Der polnische Jude Aleksander Laks war in Auschwitz, ist heute in Rio de Janeiro Präsident der örtlichen Vereinigung von Überlebenden des Holocaust. ... Laks ist stark enttäuscht, dass auch die jetzige Regierung weder amtliche Vornamen wie Hitler oder Himmler verbieten lässt, noch Naziornamente der Hitlerzeit aus Wohnhäusern und öffentlichen Gebäuden entfernt.

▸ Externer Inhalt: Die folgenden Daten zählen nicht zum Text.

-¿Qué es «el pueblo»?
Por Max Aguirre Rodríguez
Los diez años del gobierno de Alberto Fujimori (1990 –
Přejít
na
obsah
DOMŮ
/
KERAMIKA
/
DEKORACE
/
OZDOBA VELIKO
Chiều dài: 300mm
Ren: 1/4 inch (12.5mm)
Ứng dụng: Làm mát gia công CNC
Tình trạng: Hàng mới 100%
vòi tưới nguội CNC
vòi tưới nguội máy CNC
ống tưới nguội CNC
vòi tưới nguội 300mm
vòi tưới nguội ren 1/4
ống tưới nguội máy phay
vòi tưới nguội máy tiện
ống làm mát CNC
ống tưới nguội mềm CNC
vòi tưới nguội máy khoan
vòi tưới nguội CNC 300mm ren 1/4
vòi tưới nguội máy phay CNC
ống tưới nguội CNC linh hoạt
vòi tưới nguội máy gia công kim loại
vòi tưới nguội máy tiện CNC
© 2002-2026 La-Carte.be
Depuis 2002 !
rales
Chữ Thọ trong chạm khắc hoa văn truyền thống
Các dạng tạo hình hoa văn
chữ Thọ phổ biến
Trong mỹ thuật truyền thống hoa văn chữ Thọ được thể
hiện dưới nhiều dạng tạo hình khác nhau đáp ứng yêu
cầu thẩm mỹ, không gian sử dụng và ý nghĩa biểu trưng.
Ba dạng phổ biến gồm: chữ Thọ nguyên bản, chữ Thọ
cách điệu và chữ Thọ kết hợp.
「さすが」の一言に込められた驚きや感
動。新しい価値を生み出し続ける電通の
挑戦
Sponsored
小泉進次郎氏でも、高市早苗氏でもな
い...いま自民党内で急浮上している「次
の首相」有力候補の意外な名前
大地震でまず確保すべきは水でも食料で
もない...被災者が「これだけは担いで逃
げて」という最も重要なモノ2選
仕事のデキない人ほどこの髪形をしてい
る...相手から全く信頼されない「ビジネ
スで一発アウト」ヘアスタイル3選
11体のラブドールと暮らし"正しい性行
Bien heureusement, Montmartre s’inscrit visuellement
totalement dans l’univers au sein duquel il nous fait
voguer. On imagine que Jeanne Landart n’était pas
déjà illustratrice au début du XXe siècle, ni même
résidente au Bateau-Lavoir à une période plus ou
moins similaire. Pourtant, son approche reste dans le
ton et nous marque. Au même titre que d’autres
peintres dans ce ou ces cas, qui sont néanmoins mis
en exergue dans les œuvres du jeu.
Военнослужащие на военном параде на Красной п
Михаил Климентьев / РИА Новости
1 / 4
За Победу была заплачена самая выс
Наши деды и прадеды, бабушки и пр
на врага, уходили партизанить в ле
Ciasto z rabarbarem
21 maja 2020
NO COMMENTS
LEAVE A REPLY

Laks: "Es gibt hier Nazis, auch entsprechende Websites, es gibt Antisemiten, die den Holocaust bestreiten. Selbst Kleiderständer in den großen Modegeschäften haben hier ein Hakenkreuzdesign, es ist kaum zu fassen."

Und Rios Rabbiner Nilton Bonder betont: "Antisemitismus in Brasilien ist eher unorganisiert, aber das Land ist gegenüber Juden voller Vorurteile. Viele davon stammen aus der iberischen Kultur - denn Länder wie Spanien sind bis heute extrem antisemitisch. Es gibt Skinheads, die Juden hassen - und Hitler wird hier in Brasilien als berühmte Persönlichkeit angesehen."

Brasiliens heutiger Staatspräsident Luis Inacio Lula da Silva hatte bereits als Gewerkschaftsführer im Jahre 1979 klargestellt, wie er zu Hitler steht. In einem Interview sagte Lula damals: "Hitler irrte zwar, hatte aber etwas, das ich an einem Manne bewundere - dieses Feuer, sich einzubringen, um etwas zu erreichen. Was ich bewundere, ist die Bereitschaft, die Kraft, die Hingabe."